» WORK INSTRUCTION: Output the data in full. Keep every word exact and exclude the pictures.

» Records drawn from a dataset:

◆ ◆ ◆

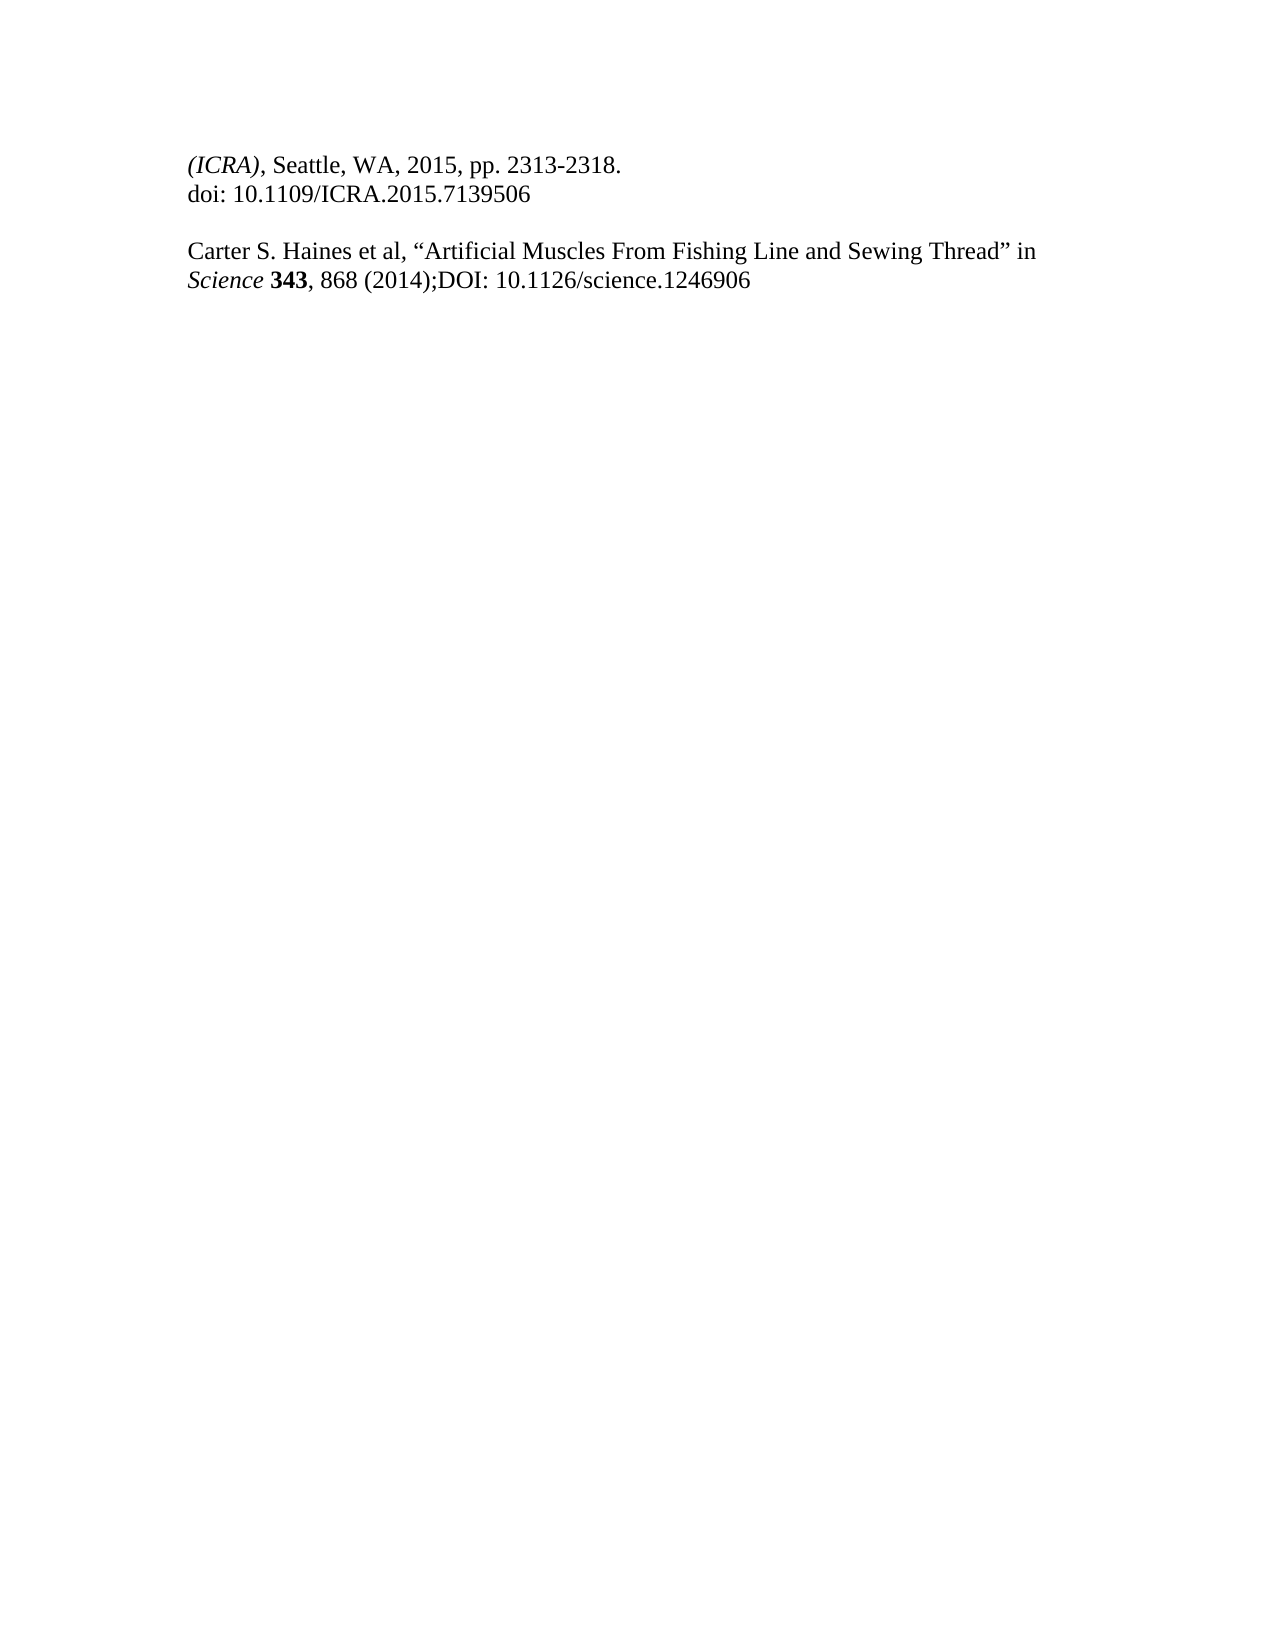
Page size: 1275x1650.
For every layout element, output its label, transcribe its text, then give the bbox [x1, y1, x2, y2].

text doi: 10.1109/ICRA.2015.7139506 [187, 179, 1087, 207]
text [187, 150, 1087, 179]
text Carter S. Haines et al, “Artificial Muscles From Fishing Line and Sewing Thread” in Science 343, 868 (2014); DOI: 10.1126/science.1246906 [187, 236, 1087, 294]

◆ ◆ ◆

» SOLUTION BELOW:
Page size: 1275x1650.
For every layout element, output its label, transcribe its text, then give the bbox [x1, y1, x2, y2].

text doi: 10.1109/ICRA.2015.7139506 [187, 179, 1087, 207]
text [187, 150, 1087, 179]
text Carter S. Haines et al, “Artificial Muscles From Fishing Line and Sewing Thread” in Science 343, 868 (2014); DOI: 10.1126/science.1246906 [187, 236, 1087, 294]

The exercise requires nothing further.